+++ TASK DATA +++
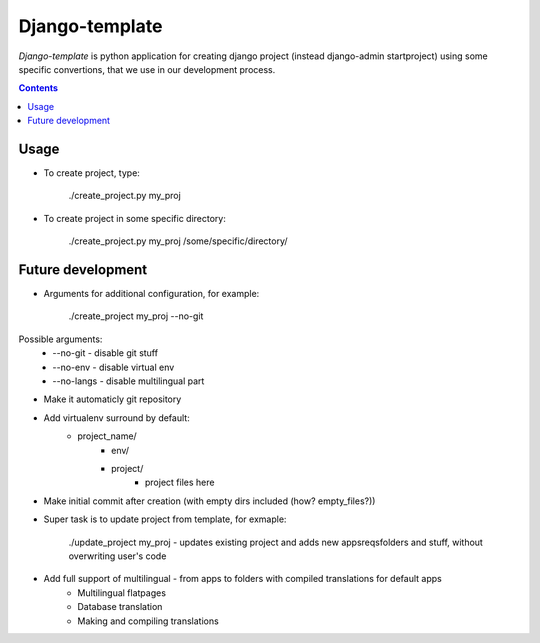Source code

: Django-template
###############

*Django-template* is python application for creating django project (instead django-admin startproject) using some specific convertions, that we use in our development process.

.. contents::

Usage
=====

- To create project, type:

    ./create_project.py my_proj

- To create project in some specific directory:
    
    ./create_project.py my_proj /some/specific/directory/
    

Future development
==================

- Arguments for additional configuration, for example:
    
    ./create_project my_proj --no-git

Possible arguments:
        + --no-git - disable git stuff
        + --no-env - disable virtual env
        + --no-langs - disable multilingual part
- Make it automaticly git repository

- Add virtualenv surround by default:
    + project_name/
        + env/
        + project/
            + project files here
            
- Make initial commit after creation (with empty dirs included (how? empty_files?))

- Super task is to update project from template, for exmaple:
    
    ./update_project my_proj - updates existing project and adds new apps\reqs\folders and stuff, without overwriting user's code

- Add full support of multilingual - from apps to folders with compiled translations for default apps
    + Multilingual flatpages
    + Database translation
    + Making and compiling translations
+++
• [TASK STATEMENT] From the entries above, restate word for word the lines from the line containing "disable multilingual part" to the line containing "project files here", both ends included, and nothing more.

• [RESPONSE FOR THIS EXERCISE]
        + --no-langs - disable multilingual part
- Make it automaticly git repository

- Add virtualenv surround by default:
    + project_name/
        + env/
        + project/
            + project files here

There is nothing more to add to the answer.